Monday, June 18, 2012
School Deciles Cause Racial Divide
In the early 1990s schools were provided with a decile ranking based on the socio-economic data on the school community. The intention was to provide more funding to schools where communities lacked financial resources, the lower the decile, the greater the funding. The intention of the ranking was to create greater equity across schools by targeting funding to schools with greater needs, however, it has had the opposite affect.
Recent Ministry of education figures have revealed that low decile schools now have half the number of pakeha children attending them than in 2000, revealing a growing racial divide between high and low decile schools. The reasons are many and cannot simply be described as "white flight", as many have labeled the movement, but has more to do with income and perceptions of quality.
Maori and Pacifica families dominate the numbers of families on the lowest incomes and tend to live in areas of cheaper housing. Most of our cities have seen greater definition between suburban areas over the last twenty years, where those who have certain incomes and cultural backgrounds tend to live in communities that reflect them. We even have examples of the Government shifting state and low income housing from areas that are becoming more affluent, mixed income communities are not encouraged.

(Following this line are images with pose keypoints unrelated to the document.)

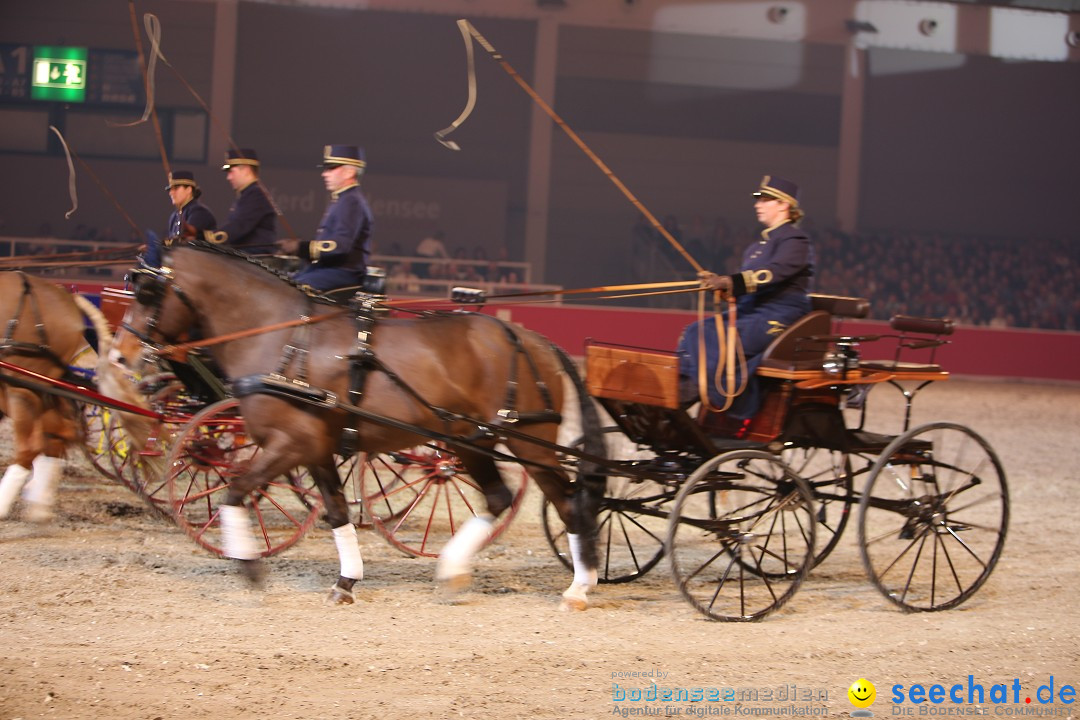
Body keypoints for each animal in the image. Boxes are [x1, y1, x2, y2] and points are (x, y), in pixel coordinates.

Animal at [113, 245, 613, 613]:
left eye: (149, 292)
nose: (119, 355)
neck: (284, 341)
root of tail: (529, 337)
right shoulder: (315, 448)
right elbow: (337, 513)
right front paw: (345, 582)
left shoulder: (290, 443)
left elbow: (235, 490)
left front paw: (250, 566)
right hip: (474, 441)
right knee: (499, 498)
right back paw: (453, 570)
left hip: (532, 444)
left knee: (570, 503)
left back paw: (579, 586)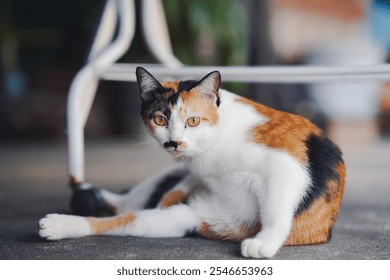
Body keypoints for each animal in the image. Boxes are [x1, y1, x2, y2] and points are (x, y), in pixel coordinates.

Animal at [38, 66, 344, 260]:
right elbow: (126, 220)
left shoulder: (286, 164)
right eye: (159, 119)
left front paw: (263, 243)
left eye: (193, 120)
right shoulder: (195, 210)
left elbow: (277, 208)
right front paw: (62, 225)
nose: (174, 142)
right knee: (127, 203)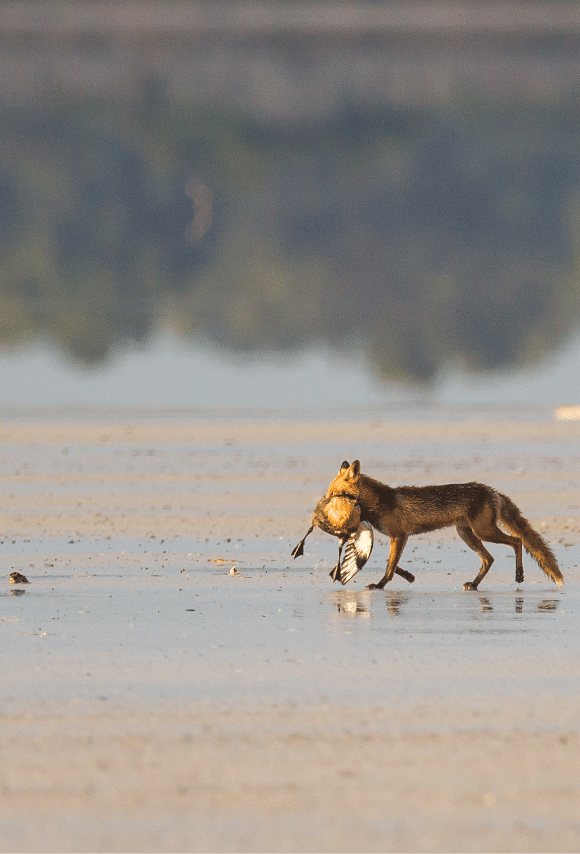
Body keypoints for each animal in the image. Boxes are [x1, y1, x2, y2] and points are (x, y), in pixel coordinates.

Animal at [324, 458, 564, 592]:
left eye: (333, 493)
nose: (323, 504)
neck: (380, 502)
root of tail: (492, 491)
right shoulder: (398, 538)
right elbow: (392, 563)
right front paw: (408, 576)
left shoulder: (400, 535)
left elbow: (389, 566)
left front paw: (381, 585)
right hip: (467, 534)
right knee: (489, 559)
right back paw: (474, 585)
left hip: (483, 532)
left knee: (517, 541)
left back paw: (519, 575)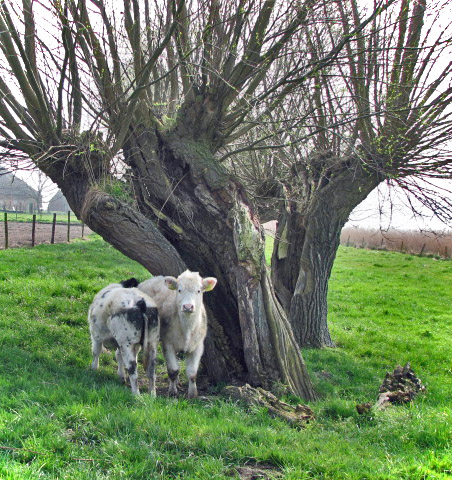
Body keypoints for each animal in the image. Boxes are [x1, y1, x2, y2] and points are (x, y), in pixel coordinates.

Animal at [139, 270, 217, 398]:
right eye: (179, 290)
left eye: (199, 291)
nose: (188, 307)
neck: (187, 330)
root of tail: (153, 278)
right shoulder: (168, 344)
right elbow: (173, 370)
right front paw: (172, 391)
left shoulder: (198, 346)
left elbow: (192, 373)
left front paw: (193, 394)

My own experience supports what has happened to New Zealand society, my parents bought a house in south Invercargill in the 1970's and I attended the local secondary school. The community we lived in was a mixed community with professional people and unqualified workers living beside each other. My secondary school was well regarded for both sporting and academic achievement and a had good mix of cultural backgrounds. Almost forty years later and, after schooling reviews, reorganizations and two name changes, it has become a predominantly Maori/Pacifika school with a declining roll. It is now regarded as the last option for many parents.

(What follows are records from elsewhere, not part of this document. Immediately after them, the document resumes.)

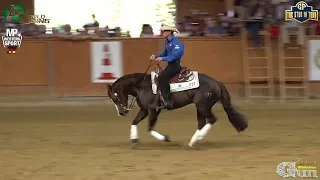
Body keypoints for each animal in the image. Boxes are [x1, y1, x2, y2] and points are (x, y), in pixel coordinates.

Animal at [106, 64, 249, 148]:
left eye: (115, 97)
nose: (121, 112)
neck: (143, 86)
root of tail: (216, 82)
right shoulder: (144, 110)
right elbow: (134, 122)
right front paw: (134, 140)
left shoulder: (153, 111)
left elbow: (150, 128)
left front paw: (166, 138)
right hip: (200, 107)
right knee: (202, 122)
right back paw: (194, 141)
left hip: (203, 106)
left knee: (212, 120)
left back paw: (197, 139)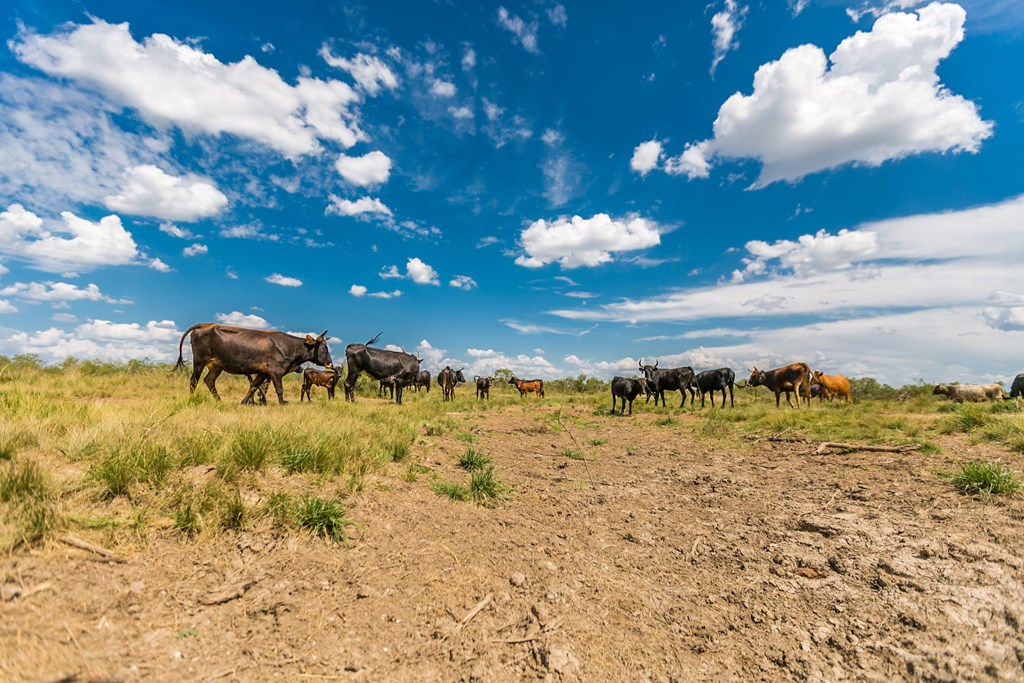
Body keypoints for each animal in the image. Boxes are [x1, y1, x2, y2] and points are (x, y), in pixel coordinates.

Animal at [176, 323, 331, 403]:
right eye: (324, 348)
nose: (330, 363)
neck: (289, 347)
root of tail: (204, 325)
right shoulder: (275, 372)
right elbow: (279, 389)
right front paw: (282, 403)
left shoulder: (263, 373)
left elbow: (253, 387)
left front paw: (244, 402)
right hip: (199, 361)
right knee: (193, 380)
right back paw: (192, 398)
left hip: (216, 366)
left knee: (209, 380)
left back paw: (219, 400)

School decile rankings have been mistakingly used as an indication of quality and this has been supported by the real estate industry where a quick search will find advertisements that promote areas for their proximity to "top schools". The 1991 National Government removed zoning to allow parents to shift their children to the schools perceived as better than others and schools had the ability to skew enrollments to suit themselves. Since the return of zoning "popular" schools have the ability to ballot spaces for children outside their zone but they tend to use discriminating criteria, like a past family connection, that is able to exclude many children according to their family background.
The quality of teaching in low decile schools is generally very high as their teachers need to be highly skilled to meet a range of needs and accommodate diverse cultural backgrounds. Low decile schools offer rich and stimulating learning environments but do have many challenges to overcome. Boards of Trustees in in less affluent communities do not have the same levels of expertise as more affluent communities where those with professional skills can oversee the likes of building maintenance and finance.
Although low decile schools receive greater funding, affluent schools have more effective fundraising and expect parents to provide larger donations. Although public schools cannot charge fees there is much pressure placed on families to pay the donations and children are sometimes excluded from activities or trips if the "donations" haven't been paid. I know of struggling parents who have automatic payments going to their schools to minimize the stress of large bills and some struggling families even end up shifting their children to a lower decile school because the level of donations are beyond their means.
The current Government talks about the need to raise achievement in our Maori and Pasifika children and have implied that poor teaching is a major factor in underachievement. When many of our low decile schools are predominantly Maori or Pasifika this creates an impression that such schools are plagued by poor teaching. In reality many of these schools have great ERO reports and provide excellent learning environments. The fact that this Government is targeting low decile communities for their flawed Charter Schools and learn in the job teacher training schemes is concerning when neither experiment would be contemplated for an affluent community.
While the decile system was an attempt to create greater equity across poor and affluent communities it has instead highlighted differences and has made them more pronounced. Our urban communities are becoming less diverse and we now see communities divided and informally segregated according to income and race. The Spirit Level provided evidence to show that the more economically divided a nation is, the greater the likelihood of negative social and economic outcomes. We need to address the growing disparities between our communities and a review of our school decile ranking system should be part of that.